A few weeks back, my clinic received a shipment that contained a box of N95 masks — TEN entire masks! — and I just stood there holding it in my hands for a second. My clinic partner and I already had five masks apiece… while half my Facebook feed was full of friends and classmates in far more desperate situations. There was absolutely nothing I could do about the fact that this gift had been given to me and not to them (and for all I knew, with as rapidly as things were changing, my five masks might prove to not be sufficient) — but the guilt was there anyway.

It still is, sometimes. Small daily frustrations don’t go away just because there’s a pandemic, and when I’m struggling with a ripped trash bag or a tough piece of training or an attempt to carry all my groceries inside in just one load, I still find myself defaulting to that same ‘comparative suffering’. How dare I be annoyed over my cracked iPhone screen when my friend just lost a family member to coronavirus?

The same thing happens (probably more often) with positive emotions. What right do I have to be proud of my results on this cut, while so many people in my city are struggling to feed their families?

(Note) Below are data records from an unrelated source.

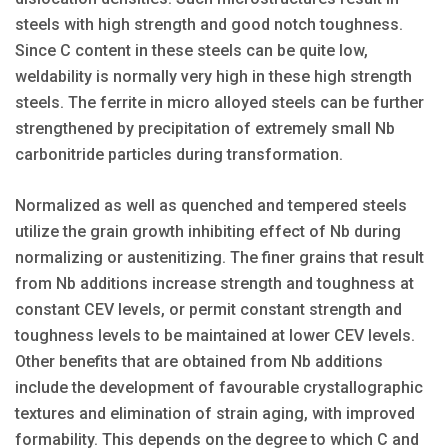
steels with high strength and good notch toughness.
Since C content in these steels can be quite low,
weldability is normally very high in these high strength
steels. The ferrite in micro alloyed steels can be further
strengthened by precipitation of extremely small Nb
carbonitride particles during transformation.
Normalized as well as quenched and tempered steels
utilize the grain growth inhibiting effect of Nb during
normalizing or austenitizing. The finer grains that result
from Nb additions increase strength and toughness at
constant CEV levels, or permit constant strength and
toughness levels to be maintained at lower CEV levels.
Other benefits that are obtained from Nb additions
include the development of favourable crystallographic
textures and elimination of strain aging, with improved
formability. This depends on the degree to which C and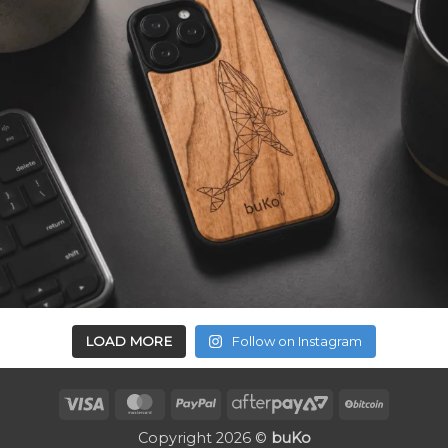
LOAD MORE
Follow on Instagram
Visa
MasterCard
PayPal
AfterPay
BitCoin
2
Copyright 2026 ©
buKo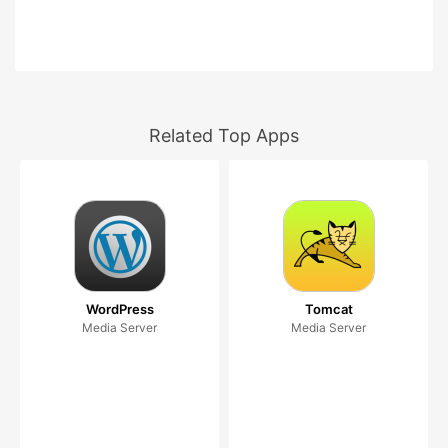
Related Top Apps
WordPress
Tomcat
Media Server
Media Server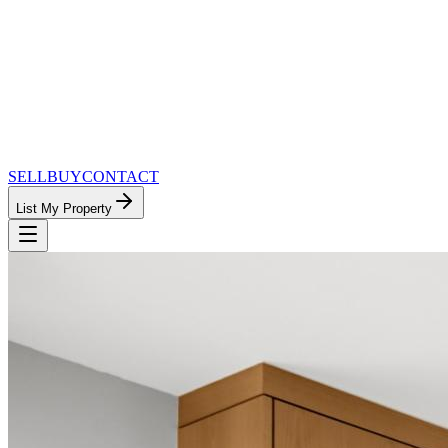
SELL
BUY
CONTACT
List My Property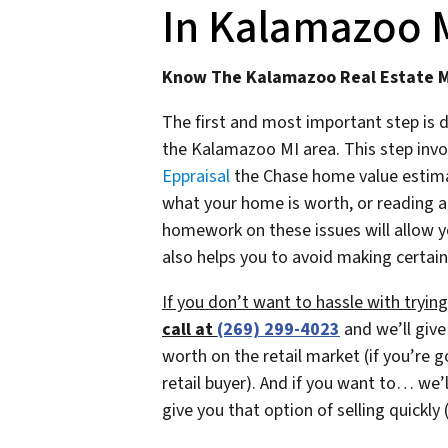
In Kalamazoo MI
Know The Kalamazoo Real Estate 
The first and most important step is 
the Kalamazoo MI area. This step invol
Eppraisal
the Chase home value estimato
what your home is worth, or reading a
homework on these issues will allow y
also helps you to avoid making certain
If you don’t want to hassle with tryi
call at
(269) 299-4023
and we’ll give
worth on the retail market
(if you’re 
retail buyer)
. And if you want to… we’l
give you that option of selling quickly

How insensitive am I to be finding such incredible joy in the process of athletic training, when there’s a hospital full of ventilated patients less than a mile from my apartment?

What I’m starting to believe, though, is that it’s okay to both resent this moment and to acknowledge that you’re actually meeting this challenge pretty well.

To realize that karma comes in waves and that you can’t control your own ‘luck’, or lack thereof — just your responses.

To acknowledge that there will be good days and bad days, good moments and bad moments, just as there are under any circumstance.

And to allow the small joys and frustrations of daily life to still exist, and to own those — because that’s humanity; that’s resilience.

I’m not writing this to provide answers. I’m putting this on paper just because writing has always been my ‘fullest’ way of communicating. Because this blog isn’t ‘masked’. Because I want other people to know that it’s okay to feel lots of things all at once, to not know exactly ‘where’ others are in a given moment — and to try to talk anyway.

And because we’re living through history right now — and because I have a lot more perspective and coping skills than I did during 9/11 — and because I know there will come a day when I look back on this post and am glad that I committed to memory the time when I first consciously realized exactly how strong and resilient I’ve become.

Our kaleidoscope has shifted — yet the same pieces are all still there. The picture looks different now, but that doesn’t mean it’s broken.